**SUPPLIED PASSAGE:**

On Tue, 2025-08-19 at 16:16 -0400, Steve Litt via PLUG-discuss wrote:
> 
> On Tue, 19 Aug 2025 11:20:57 -0700
> Mark Phillips via PLUG-discuss <plug-discuss@lists.phxlinux.org>
> wrote:
> 
> > In terms of a major reinstall, should I use LVM or not?
> 
> No, don't use LVM. Just one more abstraction layer to go wrong and
> bork
> all your data. It also adds more learning to our already
> overburdened minds. From my understanding, LVM bestows three
> advantages:
> 
> 1) "Rubber" partitions that can grow and shrink.
> 
> 2) Partition snapshots.
> 
> 3) Combining multiple hardware disks into one virtual disk.

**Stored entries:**

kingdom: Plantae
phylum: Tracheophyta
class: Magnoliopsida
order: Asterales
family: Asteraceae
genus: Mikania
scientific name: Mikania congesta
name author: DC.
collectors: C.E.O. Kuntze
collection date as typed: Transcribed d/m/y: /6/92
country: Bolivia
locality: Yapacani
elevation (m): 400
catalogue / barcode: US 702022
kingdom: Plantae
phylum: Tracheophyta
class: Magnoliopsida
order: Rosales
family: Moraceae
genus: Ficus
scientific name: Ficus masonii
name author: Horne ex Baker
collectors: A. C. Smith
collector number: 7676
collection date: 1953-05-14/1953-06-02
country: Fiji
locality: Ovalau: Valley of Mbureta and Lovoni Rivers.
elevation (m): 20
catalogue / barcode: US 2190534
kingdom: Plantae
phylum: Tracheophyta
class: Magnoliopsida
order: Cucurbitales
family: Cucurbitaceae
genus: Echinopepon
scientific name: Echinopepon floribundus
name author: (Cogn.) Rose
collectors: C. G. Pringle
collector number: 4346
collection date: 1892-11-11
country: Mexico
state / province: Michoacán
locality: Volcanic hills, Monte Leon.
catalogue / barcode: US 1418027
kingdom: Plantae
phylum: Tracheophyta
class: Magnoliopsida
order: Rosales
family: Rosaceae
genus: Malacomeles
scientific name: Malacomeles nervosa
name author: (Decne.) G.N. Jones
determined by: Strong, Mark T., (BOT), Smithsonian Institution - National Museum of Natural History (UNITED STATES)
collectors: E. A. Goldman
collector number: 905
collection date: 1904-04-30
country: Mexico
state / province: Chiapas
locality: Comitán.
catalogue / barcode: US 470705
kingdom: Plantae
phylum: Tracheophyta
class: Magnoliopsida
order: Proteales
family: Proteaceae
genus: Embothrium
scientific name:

**DIRECTIVES:**
[1] Rewrite the paragraph of the LVM message that begins "No, don't use LVM" in fewer words, keeping its main points.
[2] Collect every line of the entries that contains the word "collection".

**WRITTEN ANSWERS:**
[1] Avoid LVM. It is one more abstraction layer that can fail and wreck all your data, and it adds more learning to already overburdened minds. As the writer understands it, LVM offers three advantages.

[2]
collection date as typed: Transcribed d/m/y: /6/92
collection date: 1953-05-14/1953-06-02
collection date: 1892-11-11
collection date: 1904-04-30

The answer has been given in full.